◆ **Assigned task**
Reproduce every line of the listing below verbatim, from start to finish.

(Stored data entries)
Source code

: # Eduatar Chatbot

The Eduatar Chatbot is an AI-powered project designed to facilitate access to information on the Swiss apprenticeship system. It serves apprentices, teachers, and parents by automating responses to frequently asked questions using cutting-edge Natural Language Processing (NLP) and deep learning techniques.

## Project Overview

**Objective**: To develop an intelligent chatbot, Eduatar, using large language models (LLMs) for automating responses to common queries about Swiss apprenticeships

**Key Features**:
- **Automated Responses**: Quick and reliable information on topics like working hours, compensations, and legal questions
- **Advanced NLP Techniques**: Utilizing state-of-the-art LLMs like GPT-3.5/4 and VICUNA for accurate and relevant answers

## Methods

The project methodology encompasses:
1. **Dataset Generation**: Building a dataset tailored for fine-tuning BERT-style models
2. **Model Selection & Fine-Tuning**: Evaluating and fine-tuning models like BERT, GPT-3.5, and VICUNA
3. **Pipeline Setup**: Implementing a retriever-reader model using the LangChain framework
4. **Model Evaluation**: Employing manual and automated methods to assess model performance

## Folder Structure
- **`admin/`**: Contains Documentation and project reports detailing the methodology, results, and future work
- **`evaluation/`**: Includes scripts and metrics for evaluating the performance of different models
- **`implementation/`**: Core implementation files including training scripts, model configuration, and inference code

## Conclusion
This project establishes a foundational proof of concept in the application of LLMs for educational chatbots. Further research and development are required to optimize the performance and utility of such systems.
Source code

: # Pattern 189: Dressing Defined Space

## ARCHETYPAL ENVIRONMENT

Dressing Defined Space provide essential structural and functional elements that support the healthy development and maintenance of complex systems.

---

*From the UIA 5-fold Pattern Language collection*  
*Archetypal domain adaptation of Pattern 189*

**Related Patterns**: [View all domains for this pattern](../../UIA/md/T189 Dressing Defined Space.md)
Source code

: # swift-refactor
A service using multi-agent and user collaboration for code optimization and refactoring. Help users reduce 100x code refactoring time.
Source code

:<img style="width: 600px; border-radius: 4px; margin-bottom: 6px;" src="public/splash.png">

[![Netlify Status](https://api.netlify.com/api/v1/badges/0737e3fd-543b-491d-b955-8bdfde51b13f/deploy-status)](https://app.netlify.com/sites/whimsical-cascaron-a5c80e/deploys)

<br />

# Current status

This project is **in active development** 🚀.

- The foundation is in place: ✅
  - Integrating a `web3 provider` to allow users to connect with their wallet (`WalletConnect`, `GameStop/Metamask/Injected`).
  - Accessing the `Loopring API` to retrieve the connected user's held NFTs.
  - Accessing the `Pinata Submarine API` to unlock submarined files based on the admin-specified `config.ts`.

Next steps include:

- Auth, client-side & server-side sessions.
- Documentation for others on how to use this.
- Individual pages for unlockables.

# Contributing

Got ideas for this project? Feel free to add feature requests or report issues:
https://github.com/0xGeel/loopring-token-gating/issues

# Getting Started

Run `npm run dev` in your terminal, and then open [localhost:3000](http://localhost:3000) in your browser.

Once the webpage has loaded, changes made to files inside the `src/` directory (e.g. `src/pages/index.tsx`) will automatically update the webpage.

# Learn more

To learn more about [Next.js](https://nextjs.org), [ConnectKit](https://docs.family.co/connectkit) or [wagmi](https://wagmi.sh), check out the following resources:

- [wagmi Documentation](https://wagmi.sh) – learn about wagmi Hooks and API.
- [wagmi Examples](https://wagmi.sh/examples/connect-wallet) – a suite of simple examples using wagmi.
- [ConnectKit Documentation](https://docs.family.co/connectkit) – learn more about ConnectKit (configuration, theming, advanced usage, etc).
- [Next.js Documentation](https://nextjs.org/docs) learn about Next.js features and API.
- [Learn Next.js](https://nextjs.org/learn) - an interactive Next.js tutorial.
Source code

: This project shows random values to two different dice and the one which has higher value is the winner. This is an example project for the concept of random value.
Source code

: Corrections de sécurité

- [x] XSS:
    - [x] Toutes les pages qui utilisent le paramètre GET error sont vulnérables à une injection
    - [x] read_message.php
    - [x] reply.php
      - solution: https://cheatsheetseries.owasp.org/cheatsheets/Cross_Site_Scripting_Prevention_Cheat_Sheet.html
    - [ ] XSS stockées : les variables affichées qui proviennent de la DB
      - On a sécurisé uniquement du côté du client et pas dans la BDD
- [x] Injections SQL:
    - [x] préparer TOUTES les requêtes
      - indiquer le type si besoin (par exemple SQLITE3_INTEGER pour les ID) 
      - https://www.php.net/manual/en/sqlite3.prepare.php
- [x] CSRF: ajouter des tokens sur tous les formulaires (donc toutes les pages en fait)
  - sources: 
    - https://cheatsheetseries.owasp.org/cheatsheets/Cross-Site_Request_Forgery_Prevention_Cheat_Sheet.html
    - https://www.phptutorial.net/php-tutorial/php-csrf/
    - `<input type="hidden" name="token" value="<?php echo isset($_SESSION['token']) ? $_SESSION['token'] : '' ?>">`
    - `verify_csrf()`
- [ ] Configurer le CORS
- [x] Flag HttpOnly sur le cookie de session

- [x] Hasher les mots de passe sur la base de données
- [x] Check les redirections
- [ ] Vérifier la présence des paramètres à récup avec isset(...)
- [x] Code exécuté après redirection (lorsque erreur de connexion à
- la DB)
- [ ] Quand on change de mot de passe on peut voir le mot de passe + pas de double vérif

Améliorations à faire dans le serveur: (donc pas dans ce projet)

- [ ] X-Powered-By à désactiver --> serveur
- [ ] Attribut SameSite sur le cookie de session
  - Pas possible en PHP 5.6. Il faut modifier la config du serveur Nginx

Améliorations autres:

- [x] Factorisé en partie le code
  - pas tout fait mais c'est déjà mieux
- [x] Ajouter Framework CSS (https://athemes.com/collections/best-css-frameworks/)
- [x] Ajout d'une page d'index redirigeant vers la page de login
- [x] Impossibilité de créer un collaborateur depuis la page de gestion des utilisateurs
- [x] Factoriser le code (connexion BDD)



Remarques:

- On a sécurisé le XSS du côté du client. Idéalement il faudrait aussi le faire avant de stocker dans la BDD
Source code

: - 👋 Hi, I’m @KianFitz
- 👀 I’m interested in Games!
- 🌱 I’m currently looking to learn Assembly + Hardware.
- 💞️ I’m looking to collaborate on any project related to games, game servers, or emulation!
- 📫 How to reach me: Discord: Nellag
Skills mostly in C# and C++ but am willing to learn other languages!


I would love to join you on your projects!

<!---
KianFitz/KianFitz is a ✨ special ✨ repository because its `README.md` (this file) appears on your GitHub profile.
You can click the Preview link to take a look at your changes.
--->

◆ **Exercise result**
Source code

: # Eduatar Chatbot

The Eduatar Chatbot is an AI-powered project designed to facilitate access to information on the Swiss apprenticeship system. It serves apprentices, teachers, and parents by automating responses to frequently asked questions using cutting-edge Natural Language Processing (NLP) and deep learning techniques.

## Project Overview

**Objective**: To develop an intelligent chatbot, Eduatar, using large language models (LLMs) for automating responses to common queries about Swiss apprenticeships

**Key Features**:
- **Automated Responses**: Quick and reliable information on topics like working hours, compensations, and legal questions
- **Advanced NLP Techniques**: Utilizing state-of-the-art LLMs like GPT-3.5/4 and VICUNA for accurate and relevant answers

## Methods

The project methodology encompasses:
1. **Dataset Generation**: Building a dataset tailored for fine-tuning BERT-style models
2. **Model Selection & Fine-Tuning**: Evaluating and fine-tuning models like BERT, GPT-3.5, and VICUNA
3. **Pipeline Setup**: Implementing a retriever-reader model using the LangChain framework
4. **Model Evaluation**: Employing manual and automated methods to assess model performance

## Folder Structure
- **`admin/`**: Contains Documentation and project reports detailing the methodology, results, and future work
- **`evaluation/`**: Includes scripts and metrics for evaluating the performance of different models
- **`implementation/`**: Core implementation files including training scripts, model configuration, and inference code

## Conclusion
This project establishes a foundational proof of concept in the application of LLMs for educational chatbots. Further research and development are required to optimize the performance and utility of such systems.
Source code

: # Pattern 189: Dressing Defined Space

## ARCHETYPAL ENVIRONMENT

Dressing Defined Space provide essential structural and functional elements that support the healthy development and maintenance of complex systems.

---

*From the UIA 5-fold Pattern Language collection*  
*Archetypal domain adaptation of Pattern 189*

**Related Patterns**: [View all domains for this pattern](../../UIA/md/T189 Dressing Defined Space.md)
Source code

: # swift-refactor
A service using multi-agent and user collaboration for code optimization and refactoring. Help users reduce 100x code refactoring time.
Source code

:<img style="width: 600px; border-radius: 4px; margin-bottom: 6px;" src="public/splash.png">

[![Netlify Status](https://api.netlify.com/api/v1/badges/0737e3fd-543b-491d-b955-8bdfde51b13f/deploy-status)](https://app.netlify.com/sites/whimsical-cascaron-a5c80e/deploys)

<br />

# Current status

This project is **in active development** 🚀.

- The foundation is in place: ✅
  - Integrating a `web3 provider` to allow users to connect with their wallet (`WalletConnect`, `GameStop/Metamask/Injected`).
  - Accessing the `Loopring API` to retrieve the connected user's held NFTs.
  - Accessing the `Pinata Submarine API` to unlock submarined files based on the admin-specified `config.ts`.

Next steps include:

- Auth, client-side & server-side sessions.
- Documentation for others on how to use this.
- Individual pages for unlockables.

# Contributing

Got ideas for this project? Feel free to add feature requests or report issues:
https://github.com/0xGeel/loopring-token-gating/issues

# Getting Started

Run `npm run dev` in your terminal, and then open [localhost:3000](http://localhost:3000) in your browser.

Once the webpage has loaded, changes made to files inside the `src/` directory (e.g. `src/pages/index.tsx`) will automatically update the webpage.

# Learn more

To learn more about [Next.js](https://nextjs.org), [ConnectKit](https://docs.family.co/connectkit) or [wagmi](https://wagmi.sh), check out the following resources:

- [wagmi Documentation](https://wagmi.sh) – learn about wagmi Hooks and API.
- [wagmi Examples](https://wagmi.sh/examples/connect-wallet) – a suite of simple examples using wagmi.
- [ConnectKit Documentation](https://docs.family.co/connectkit) – learn more about ConnectKit (configuration, theming, advanced usage, etc).
- [Next.js Documentation](https://nextjs.org/docs) learn about Next.js features and API.
- [Learn Next.js](https://nextjs.org/learn) - an interactive Next.js tutorial.
Source code

: This project shows random values to two different dice and the one which has higher value is the winner. This is an example project for the concept of random value.
Source code

: Corrections de sécurité

- [x] XSS:
    - [x] Toutes les pages qui utilisent le paramètre GET error sont vulnérables à une injection
    - [x] read_message.php
    - [x] reply.php
      - solution: https://cheatsheetseries.owasp.org/cheatsheets/Cross_Site_Scripting_Prevention_Cheat_Sheet.html
    - [ ] XSS stockées : les variables affichées qui proviennent de la DB
      - On a sécurisé uniquement du côté du client et pas dans la BDD
- [x] Injections SQL:
    - [x] préparer TOUTES les requêtes
      - indiquer le type si besoin (par exemple SQLITE3_INTEGER pour les ID) 
      - https://www.php.net/manual/en/sqlite3.prepare.php
- [x] CSRF: ajouter des tokens sur tous les formulaires (donc toutes les pages en fait)
  - sources: 
    - https://cheatsheetseries.owasp.org/cheatsheets/Cross-Site_Request_Forgery_Prevention_Cheat_Sheet.html
    - https://www.phptutorial.net/php-tutorial/php-csrf/
    - `<input type="hidden" name="token" value="<?php echo isset($_SESSION['token']) ? $_SESSION['token'] : '' ?>">`
    - `verify_csrf()`
- [ ] Configurer le CORS
- [x] Flag HttpOnly sur le cookie de session

- [x] Hasher les mots de passe sur la base de données
- [x] Check les redirections
- [ ] Vérifier la présence des paramètres à récup avec isset(...)
- [x] Code exécuté après redirection (lorsque erreur de connexion à
- la DB)
- [ ] Quand on change de mot de passe on peut voir le mot de passe + pas de double vérif

Améliorations à faire dans le serveur: (donc pas dans ce projet)

- [ ] X-Powered-By à désactiver --> serveur
- [ ] Attribut SameSite sur le cookie de session
  - Pas possible en PHP 5.6. Il faut modifier la config du serveur Nginx

Améliorations autres:

- [x] Factorisé en partie le code
  - pas tout fait mais c'est déjà mieux
- [x] Ajouter Framework CSS (https://athemes.com/collections/best-css-frameworks/)
- [x] Ajout d'une page d'index redirigeant vers la page de login
- [x] Impossibilité de créer un collaborateur depuis la page de gestion des utilisateurs
- [x] Factoriser le code (connexion BDD)



Remarques:

- On a sécurisé le XSS du côté du client. Idéalement il faudrait aussi le faire avant de stocker dans la BDD
Source code

: - 👋 Hi, I’m @KianFitz
- 👀 I’m interested in Games!
- 🌱 I’m currently looking to learn Assembly + Hardware.
- 💞️ I’m looking to collaborate on any project related to games, game servers, or emulation!
- 📫 How to reach me: Discord: Nellag
Skills mostly in C# and C++ but am willing to learn other languages!


I would love to join you on your projects!

<!---
KianFitz/KianFitz is a ✨ special ✨ repository because its `README.md` (this file) appears on your GitHub profile.
You can click the Preview link to take a look at your changes.
--->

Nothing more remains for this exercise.